I had nowhere else to go anyway, the spare key to her apartment kicked under her door three weeks ago.
Within just a handful of days of each other, we’d somehow both of us slept with other people. "Slept with." What a frigid way to put it. Of course I do mean ****** – the sleeping part simply an awkward optional accompaniment to the consequentials. So, we’d both of us ****** other people, and although nothing was said the weight of the truth buzzed between us, unsettling and persistent.
I’m unsure which of us had gone first. I imagine it was ladies before gentlemen.
It was six years ago that I‘d followed her over to Australia, six years ago that she'd looked up over some textbook and said with a smirk that she'd never dreamed she’d let a man with such "offensive paws" anywhere near her, let alone fall for him.
It's true that within a few weeks of starting my apprenticeship my hands were stained black, with slow-healing sores opening up between the fingers, and the crusts of tired eczema aggravated by the incessant and optimistically futile scrub of soap. I was known for leaving behind dark smudges around light switches. But she hadn't seemed to mind my leaving soft fingerprints on her.
“D’you think there’s any language that's got sufficient words for all the different kinds of love? Like the Inuit and all their words for snow?”
I took a tray of ice cubes from the freezer, held her wrists behind her back with my right hand, and tipped the frozen cubes down the front of her warm and crumpled shirt.
And then? And then.
I won't detail the cruel and gradual tilt apart, increasing degree by degree up over the years, sliding us into roles and positions neither could recognise ourselves in. Mutually check-mated. What better way to tip the chessboard than start playing with somebody else.
The day she left her computer on and Gmail logged in the first grass fires of the season were reported in the north of Victoria, and the Bureau of Meteorology was predicting yet another “hottest summer on record.” I could only read the top three messages from him and her responses before logging off.

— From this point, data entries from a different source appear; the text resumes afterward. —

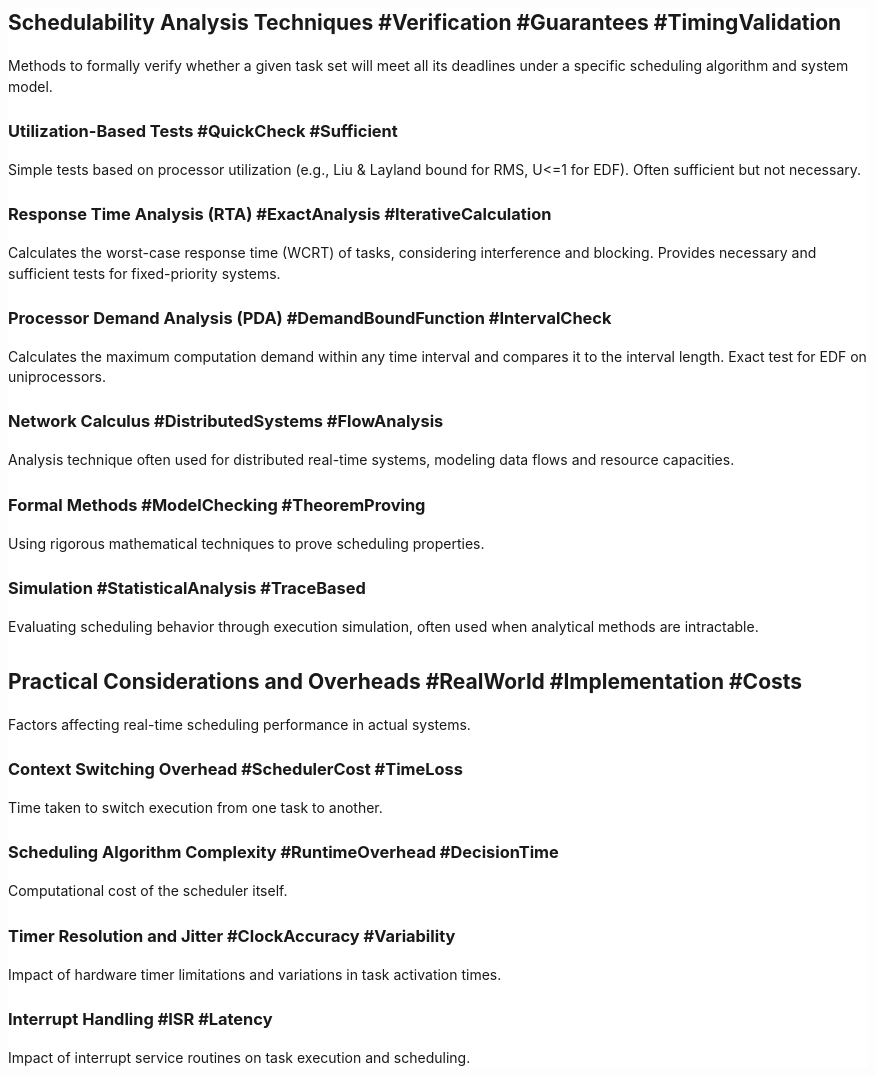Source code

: ## Schedulability Analysis Techniques #Verification #Guarantees #TimingValidation
Methods to formally verify whether a given task set will meet all its deadlines under a specific scheduling algorithm and system model.

### Utilization-Based Tests #QuickCheck #Sufficient
Simple tests based on processor utilization (e.g., Liu & Layland bound for RMS, U<=1 for EDF). Often sufficient but not necessary.

### Response Time Analysis (RTA) #ExactAnalysis #IterativeCalculation
Calculates the worst-case response time (WCRT) of tasks, considering interference and blocking. Provides necessary and sufficient tests for fixed-priority systems.

### Processor Demand Analysis (PDA) #DemandBoundFunction #IntervalCheck
Calculates the maximum computation demand within any time interval and compares it to the interval length. Exact test for EDF on uniprocessors.

### Network Calculus #DistributedSystems #FlowAnalysis
Analysis technique often used for distributed real-time systems, modeling data flows and resource capacities.

### Formal Methods #ModelChecking #TheoremProving
Using rigorous mathematical techniques to prove scheduling properties.

### Simulation #StatisticalAnalysis #TraceBased
Evaluating scheduling behavior through execution simulation, often used when analytical methods are intractable.

## Practical Considerations and Overheads #RealWorld #Implementation #Costs
Factors affecting real-time scheduling performance in actual systems.

### Context Switching Overhead #SchedulerCost #TimeLoss
Time taken to switch execution from one task to another.

### Scheduling Algorithm Complexity #RuntimeOverhead #DecisionTime
Computational cost of the scheduler itself.

### Timer Resolution and Jitter #ClockAccuracy #Variability
Impact of hardware timer limitations and variations in task activation times.

### Interrupt Handling #ISR #Latency
Impact of interrupt service routines on task execution and scheduling.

I hadn't even thought to ask for any somebody else's email address.
I grabbed my own laptop and opened a new browser. Google: jobs antarctica.
My best mate and I had dropped out of high school together to be taken on as plumbing apprentices: petrol and beer money in exchange for bubonic hands. At some point during those early days of drain and dame laying I came across a profile piece in the NZ Plumber about a guy who'd done a 12 month stint at Scott Base. Back then I’d doubted that I'd ever become the kind of man who could survive the snow and ice and dawnless darkness of a polar night.